Exercise details: Tally the lines below that contain the word "Community", then give the tally and nothing more.

Itemized modification records
Content starts

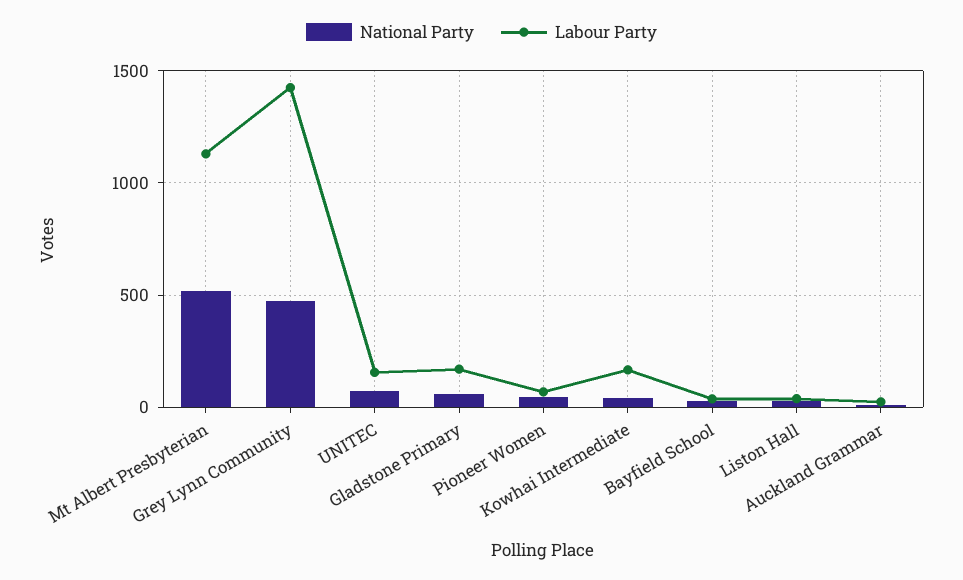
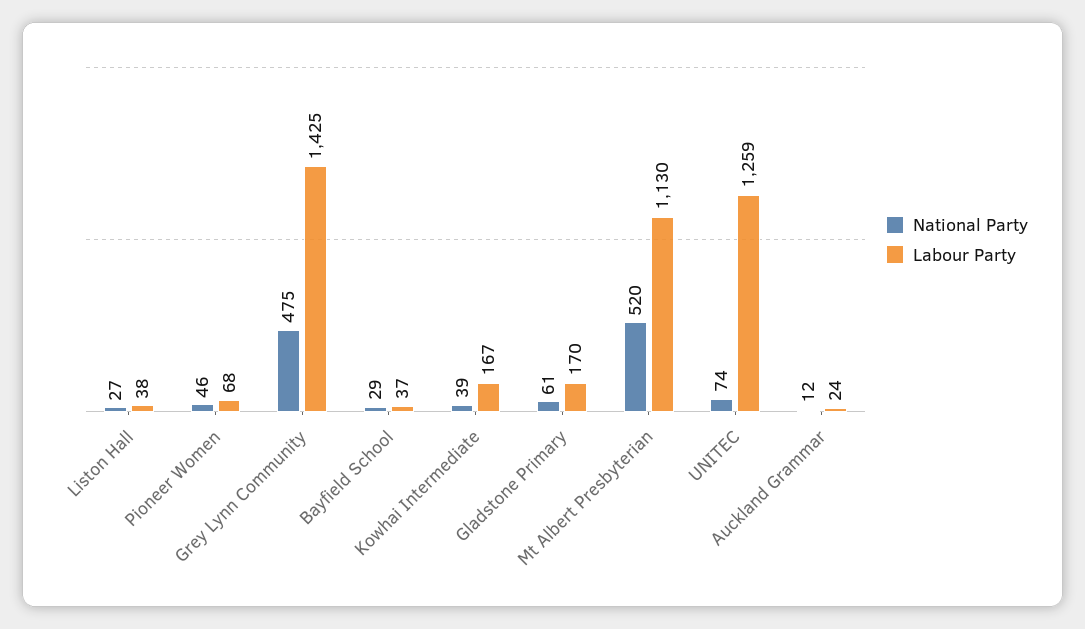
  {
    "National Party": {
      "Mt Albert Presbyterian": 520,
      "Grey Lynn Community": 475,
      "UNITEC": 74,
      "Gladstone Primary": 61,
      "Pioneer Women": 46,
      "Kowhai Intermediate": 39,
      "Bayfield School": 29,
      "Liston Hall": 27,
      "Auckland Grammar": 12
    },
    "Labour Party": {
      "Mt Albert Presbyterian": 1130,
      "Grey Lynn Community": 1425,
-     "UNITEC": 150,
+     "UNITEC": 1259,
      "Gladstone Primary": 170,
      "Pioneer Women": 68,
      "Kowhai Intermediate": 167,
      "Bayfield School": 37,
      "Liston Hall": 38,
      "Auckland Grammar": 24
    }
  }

Content ends
Content starts

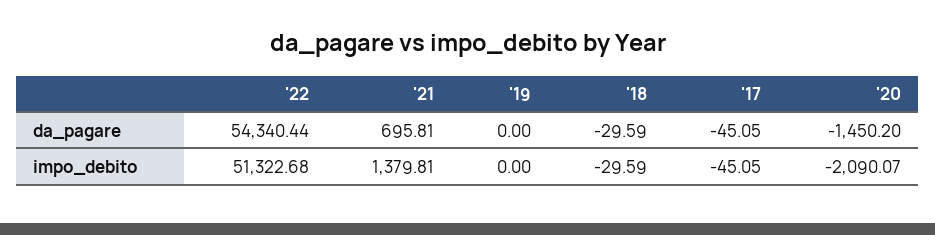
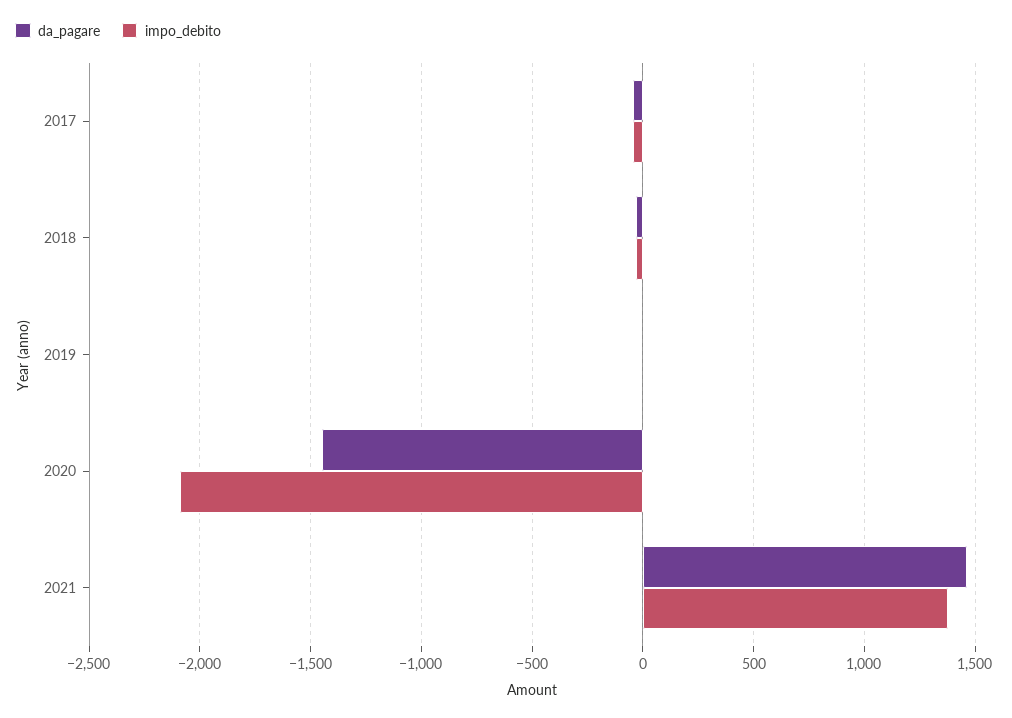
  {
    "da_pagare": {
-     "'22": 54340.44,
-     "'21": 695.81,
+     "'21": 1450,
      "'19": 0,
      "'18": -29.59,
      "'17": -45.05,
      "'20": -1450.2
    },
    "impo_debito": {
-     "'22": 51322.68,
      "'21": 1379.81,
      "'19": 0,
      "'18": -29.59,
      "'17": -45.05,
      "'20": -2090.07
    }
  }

Content ends

Response for this exercise: 2